Can Microsoft Stomp Out The iPhone?

So much for letting the best product win. According to the Wall Street Journal, 13-14 March 2010, Microsoft is forcing their employees to “choose” Microsoft phones for personal use and to push those who don’t into hiding.

Is this a joke or a genuine throwback to the Middle Ages?

Apparently this is real: “Last September, at an all-company meeting in a Seattle sports stadium, one hapless employees used his iPhone to snap photos of Microsoft Chief Executive Steve Ballmer. Mr. Ballmer snatched the iPhone out of the employee’s hands, placed it on the ground, and pretended to stomp on it in front of thousands of Microsoft workers.” That sends a pretty clear message!

I guess the employee can consider himself lucky that Mr. Ballmer didn’t put him (instead of the iPhone) on the ground underneath his foot or perhaps maybe even just burn him at the stake for heresy against Microsoft.

Further, in 2009, Microsoft “modified its corporate cellphone policy to only reimburse service fees for employees using phones that run on Windows.”

While many workers at Microsoft can evidently be seen with iPhones, others are feeling far from safe and comfortable doing this. According to the article, one employee told of how when he meets with Mr. Ballmer (although infrequently), he does not answer his iPhone no matter who is calling! Another executive that was hired into Microsoft in 2008 told of how he renounced and “placed his personal iPhone into an industrial strength blender and destroyed it.”

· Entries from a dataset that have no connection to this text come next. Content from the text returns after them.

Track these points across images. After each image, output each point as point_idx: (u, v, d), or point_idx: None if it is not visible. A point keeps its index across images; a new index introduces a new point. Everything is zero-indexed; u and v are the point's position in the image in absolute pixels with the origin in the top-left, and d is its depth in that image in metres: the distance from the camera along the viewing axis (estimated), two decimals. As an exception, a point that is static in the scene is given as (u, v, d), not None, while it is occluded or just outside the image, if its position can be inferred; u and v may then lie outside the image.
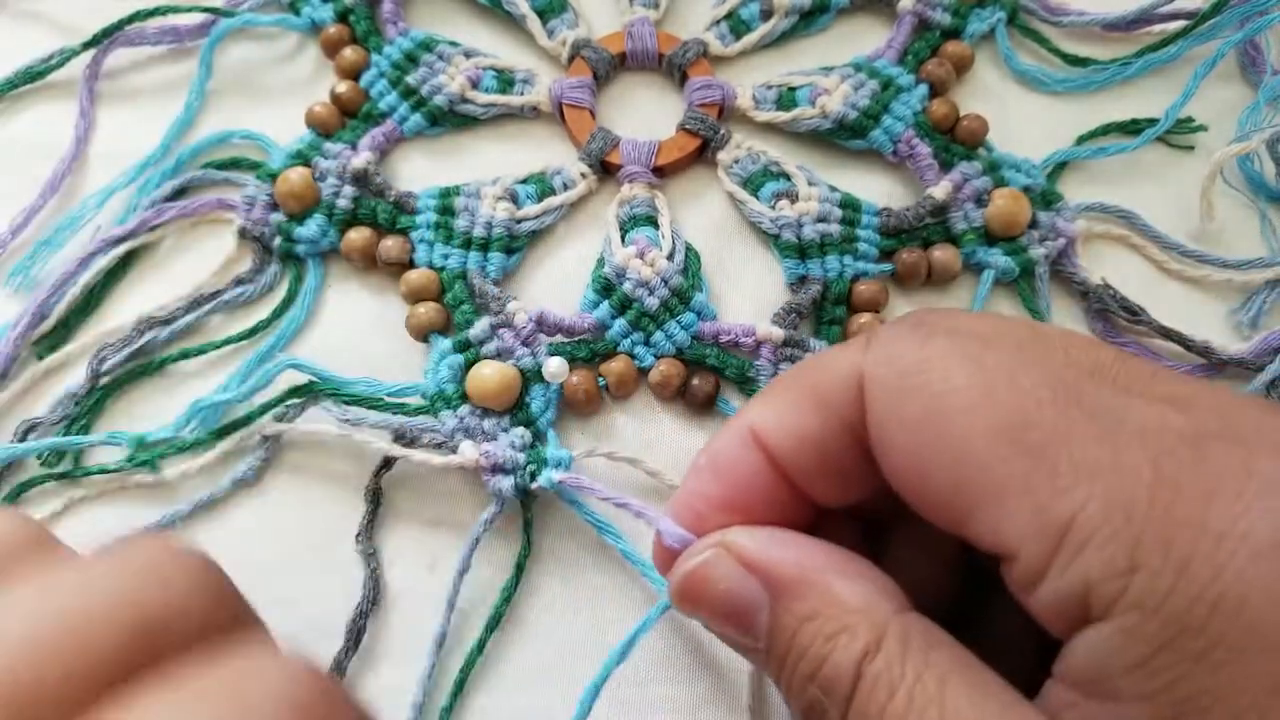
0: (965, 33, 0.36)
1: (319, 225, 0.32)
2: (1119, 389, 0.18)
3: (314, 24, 0.36)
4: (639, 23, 0.35)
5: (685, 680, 0.28)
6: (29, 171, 0.33)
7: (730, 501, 0.21)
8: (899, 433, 0.19)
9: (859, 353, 0.20)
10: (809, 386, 0.21)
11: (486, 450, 0.28)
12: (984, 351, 0.18)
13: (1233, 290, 0.33)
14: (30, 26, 0.36)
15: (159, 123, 0.34)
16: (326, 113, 0.34)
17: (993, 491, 0.17)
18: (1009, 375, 0.18)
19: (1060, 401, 0.17)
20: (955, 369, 0.18)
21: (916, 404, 0.18)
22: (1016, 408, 0.17)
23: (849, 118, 0.34)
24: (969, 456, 0.18)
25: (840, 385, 0.20)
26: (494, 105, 0.34)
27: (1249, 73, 0.36)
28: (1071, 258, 0.33)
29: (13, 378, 0.31)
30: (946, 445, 0.18)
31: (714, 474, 0.21)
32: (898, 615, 0.19)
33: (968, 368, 0.18)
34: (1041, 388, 0.17)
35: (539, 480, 0.28)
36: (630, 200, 0.33)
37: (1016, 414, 0.17)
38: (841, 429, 0.20)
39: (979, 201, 0.33)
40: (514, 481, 0.28)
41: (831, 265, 0.32)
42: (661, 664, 0.28)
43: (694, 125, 0.34)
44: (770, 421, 0.21)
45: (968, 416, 0.18)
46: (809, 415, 0.20)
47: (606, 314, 0.31)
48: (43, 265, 0.32)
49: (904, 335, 0.19)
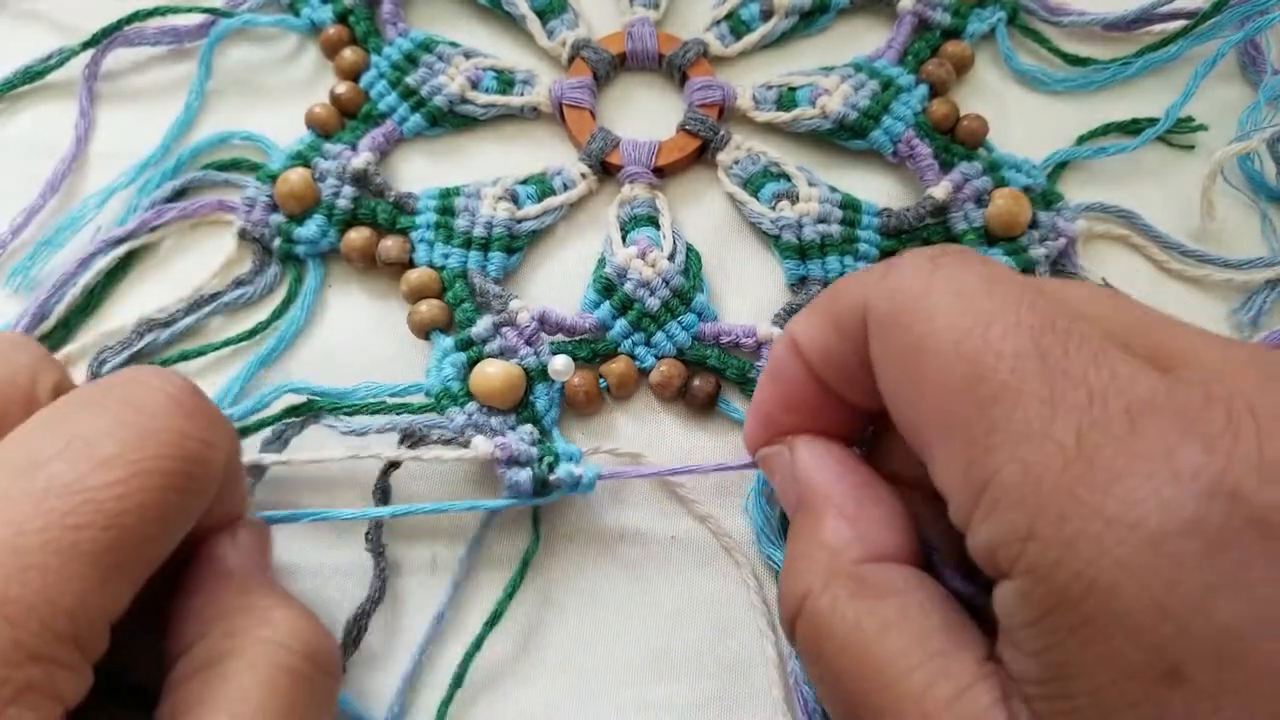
0: (965, 33, 0.36)
1: (319, 226, 0.32)
2: (1104, 342, 0.18)
3: (314, 25, 0.36)
4: (639, 23, 0.35)
5: (685, 680, 0.28)
6: (29, 172, 0.33)
7: (788, 403, 0.24)
8: (884, 364, 0.20)
9: (875, 279, 0.21)
10: (831, 308, 0.22)
11: (502, 442, 0.28)
12: (976, 295, 0.19)
13: (1233, 290, 0.33)
14: (30, 26, 0.36)
15: (159, 123, 0.34)
16: (326, 114, 0.34)
17: (940, 437, 0.19)
18: (986, 323, 0.18)
19: (1024, 356, 0.18)
20: (942, 310, 0.19)
21: (901, 340, 0.19)
22: (976, 359, 0.18)
23: (849, 118, 0.34)
24: (928, 399, 0.19)
25: (853, 312, 0.21)
26: (494, 106, 0.34)
27: (1249, 72, 0.36)
28: (1072, 258, 0.33)
29: (13, 379, 0.31)
30: (914, 384, 0.19)
31: (772, 379, 0.24)
32: (861, 564, 0.20)
33: (953, 310, 0.19)
34: (1009, 339, 0.18)
35: (558, 473, 0.28)
36: (631, 200, 0.33)
37: (974, 366, 0.18)
38: (856, 351, 0.21)
39: (979, 201, 0.33)
40: (531, 473, 0.28)
41: (832, 266, 0.32)
42: (661, 664, 0.28)
43: (694, 126, 0.34)
44: (804, 336, 0.23)
45: (936, 360, 0.19)
46: (831, 336, 0.22)
47: (608, 314, 0.31)
48: (43, 266, 0.32)
49: (914, 267, 0.20)
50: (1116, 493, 0.16)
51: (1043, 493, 0.17)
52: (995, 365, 0.18)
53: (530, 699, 0.27)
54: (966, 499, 0.18)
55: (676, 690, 0.27)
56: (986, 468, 0.17)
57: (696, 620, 0.28)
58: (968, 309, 0.19)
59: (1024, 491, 0.17)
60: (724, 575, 0.29)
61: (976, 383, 0.18)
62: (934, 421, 0.19)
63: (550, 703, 0.27)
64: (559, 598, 0.28)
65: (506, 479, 0.28)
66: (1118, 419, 0.17)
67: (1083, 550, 0.16)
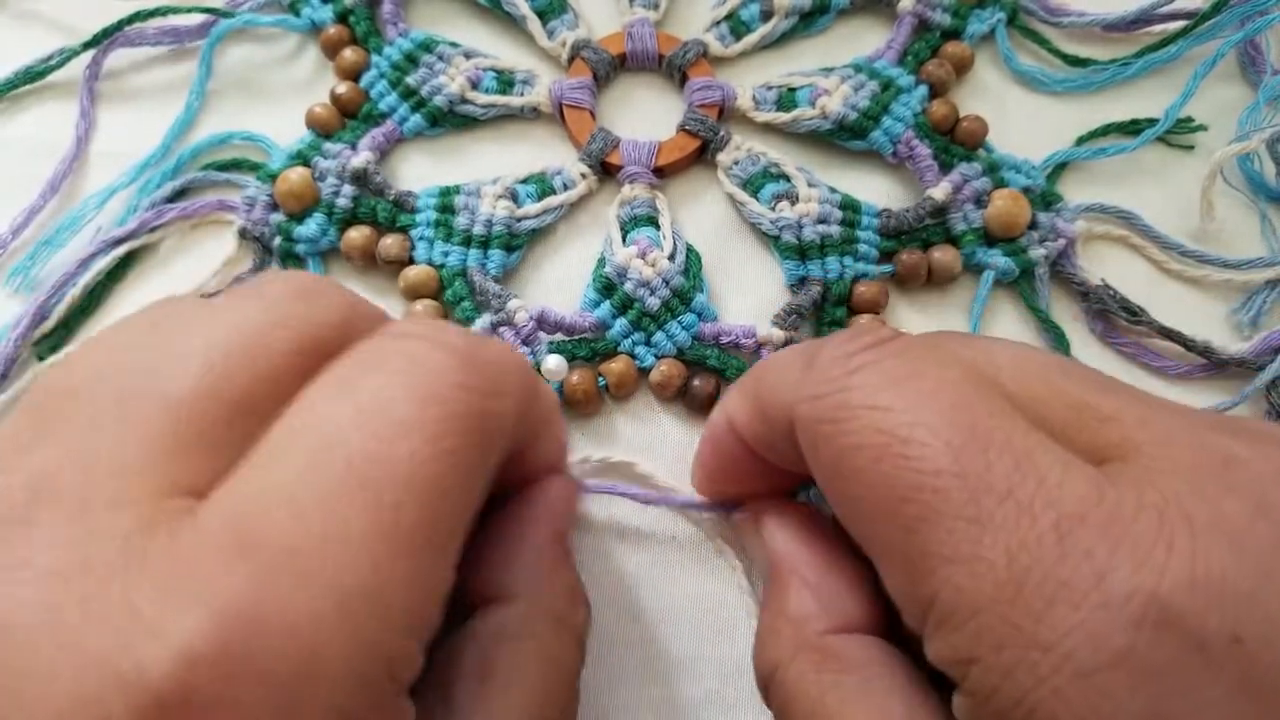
0: (965, 33, 0.36)
1: (319, 224, 0.32)
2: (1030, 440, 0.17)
3: (314, 25, 0.36)
4: (639, 24, 0.35)
5: (684, 680, 0.28)
6: (29, 172, 0.33)
7: (728, 468, 0.25)
8: (819, 471, 0.20)
9: (796, 380, 0.20)
10: (760, 401, 0.22)
11: None
12: (891, 404, 0.18)
13: (1233, 290, 0.33)
14: (30, 27, 0.36)
15: (159, 123, 0.34)
16: (326, 113, 0.34)
17: (877, 553, 0.19)
18: (903, 438, 0.18)
19: (944, 474, 0.17)
20: (859, 426, 0.18)
21: (830, 453, 0.19)
22: (896, 480, 0.17)
23: (849, 118, 0.34)
24: (859, 518, 0.19)
25: (779, 411, 0.21)
26: (494, 106, 0.34)
27: (1249, 72, 0.36)
28: (1071, 258, 0.33)
29: (13, 378, 0.31)
30: (843, 502, 0.19)
31: (711, 447, 0.25)
32: (827, 636, 0.21)
33: (870, 425, 0.18)
34: (928, 457, 0.17)
35: None
36: (631, 200, 0.33)
37: (895, 488, 0.17)
38: (786, 438, 0.21)
39: (979, 202, 0.33)
40: None
41: (832, 266, 0.32)
42: (660, 664, 0.28)
43: (694, 126, 0.34)
44: (737, 419, 0.23)
45: (859, 481, 0.18)
46: (762, 425, 0.22)
47: (607, 313, 0.31)
48: (43, 266, 0.32)
49: (833, 368, 0.19)
50: (1048, 621, 0.16)
51: (980, 619, 0.16)
52: (917, 485, 0.17)
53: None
54: (913, 617, 0.18)
55: (676, 690, 0.27)
56: (925, 590, 0.17)
57: (695, 621, 0.28)
58: (886, 424, 0.18)
59: (962, 617, 0.16)
60: (723, 577, 0.29)
61: (900, 504, 0.17)
62: (869, 539, 0.19)
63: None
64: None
65: None
66: (1046, 536, 0.16)
67: (1020, 678, 0.16)
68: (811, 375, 0.20)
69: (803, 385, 0.20)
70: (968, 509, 0.17)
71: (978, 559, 0.16)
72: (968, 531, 0.16)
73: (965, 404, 0.18)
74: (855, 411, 0.18)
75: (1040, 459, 0.17)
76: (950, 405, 0.18)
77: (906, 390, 0.18)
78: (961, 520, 0.17)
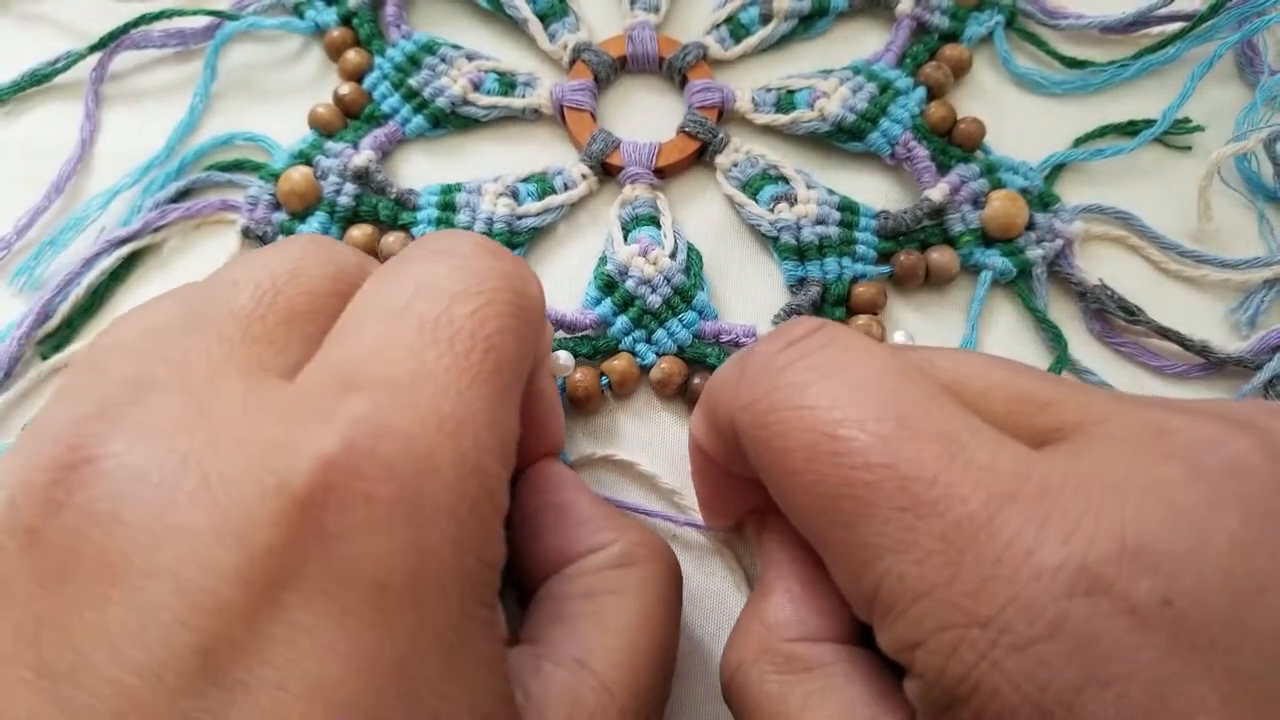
0: (963, 36, 0.36)
1: (321, 223, 0.32)
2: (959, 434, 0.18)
3: (318, 27, 0.36)
4: (639, 26, 0.36)
5: (684, 679, 0.28)
6: (34, 173, 0.33)
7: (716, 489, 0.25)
8: (763, 477, 0.20)
9: (733, 389, 0.21)
10: (711, 414, 0.22)
11: None
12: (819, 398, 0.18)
13: (1231, 290, 0.33)
14: (36, 30, 0.36)
15: (163, 124, 0.34)
16: (329, 113, 0.34)
17: (822, 551, 0.19)
18: (832, 432, 0.18)
19: (874, 466, 0.17)
20: (790, 425, 0.19)
21: (766, 457, 0.19)
22: (828, 476, 0.18)
23: (847, 120, 0.34)
24: (799, 515, 0.19)
25: (726, 422, 0.21)
26: (496, 107, 0.35)
27: (1246, 73, 0.36)
28: (1069, 258, 0.33)
29: (16, 378, 0.31)
30: (789, 500, 0.19)
31: (696, 472, 0.25)
32: (795, 644, 0.21)
33: (800, 422, 0.18)
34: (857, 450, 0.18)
35: None
36: (632, 201, 0.33)
37: (830, 483, 0.18)
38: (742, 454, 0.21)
39: (976, 203, 0.33)
40: None
41: (830, 267, 0.32)
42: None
43: (693, 128, 0.34)
44: (697, 435, 0.24)
45: (794, 480, 0.18)
46: (717, 439, 0.22)
47: (609, 311, 0.31)
48: (47, 265, 0.32)
49: (764, 372, 0.20)
50: (984, 598, 0.16)
51: (921, 604, 0.17)
52: (849, 480, 0.17)
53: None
54: (861, 611, 0.18)
55: (676, 688, 0.27)
56: (868, 582, 0.17)
57: (696, 619, 0.28)
58: (814, 422, 0.18)
59: (904, 604, 0.17)
60: (723, 576, 0.29)
61: (835, 501, 0.18)
62: (814, 538, 0.19)
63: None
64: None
65: None
66: (977, 517, 0.16)
67: (964, 655, 0.16)
68: (744, 382, 0.20)
69: (738, 394, 0.20)
70: (899, 498, 0.17)
71: (914, 545, 0.17)
72: (901, 520, 0.17)
73: (891, 392, 0.18)
74: (782, 415, 0.19)
75: (969, 440, 0.17)
76: (876, 395, 0.18)
77: (831, 385, 0.19)
78: (894, 510, 0.17)
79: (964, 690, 0.16)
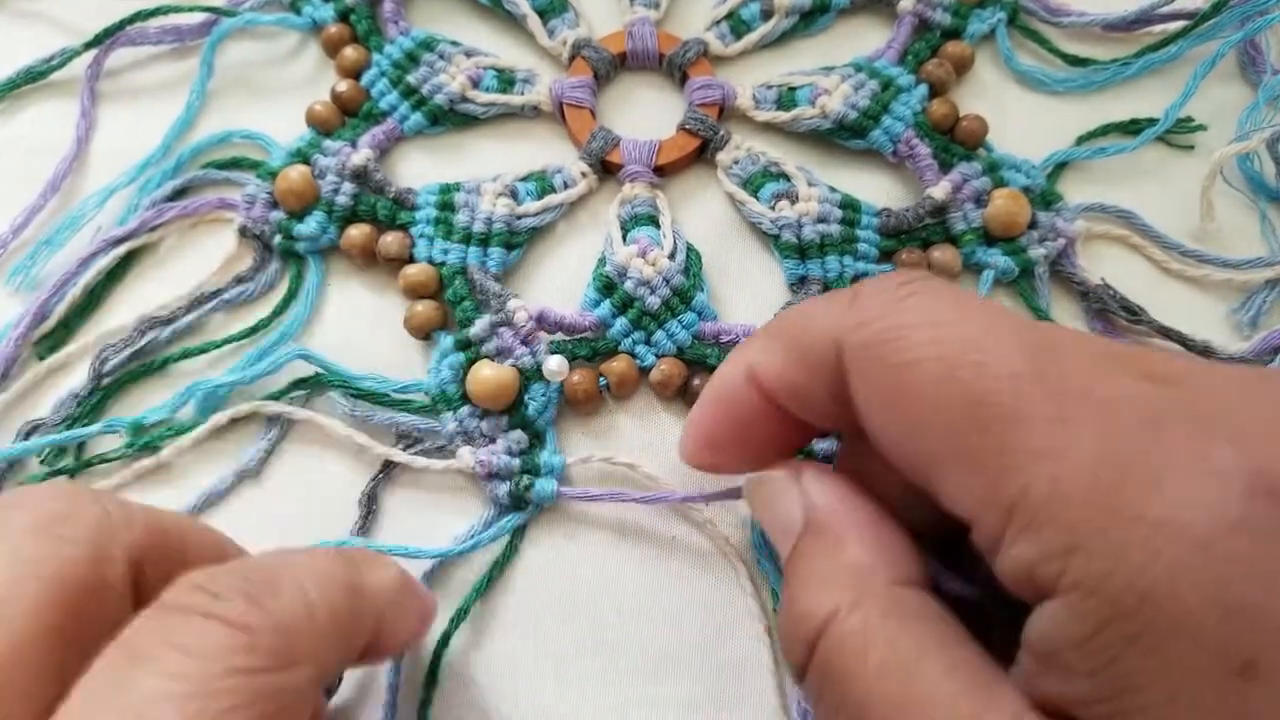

Apparently, Mr. Ballmer told executives that his father worked for Ford Motor Co. and so they always drove Ford cars. While that may be a nice preference and we can respect that, certainly we are “big boys and girls” and can let people pick and choose which IT products they select for their own personal use.

While many employees at Microsoft have gone underground with their iPhones, “nearly 10,000 iPhone users were accessing the Microsoft employees email systems last year,” roughly 10% of their global workforce.

My suggestion would be that instead of scaring the employees into personally using only Microsoft-compatible phones, they can learn from their employees who choose the iPhone—which happens to have a dominant market share at 25.1% to Microsoft 15.7%—in terms why they have this preference and use this understanding to update and grow the Microsoft product line accordingly. In fact, why isn’t Microsoft leveraging to the max the extremely talented workforce they have to learn everything they can about the success of the iPhone?

It’s one thing to set architecture standards for corporate use, and it’s quite another to tell employees what to do personally. It seems like there is a definite line being crossed explicitly and implicitly in doing this.

What’s really concerning is that organizations think that forcing their products usage by decree to their employees somehow negates their losing the broader product wars out in the consumer market.

Obviously, IT products don’t win by decree but by the strength of their offering, and as long as Microsoft continues to play medieval, they will continue to go the way of the horse and buggy.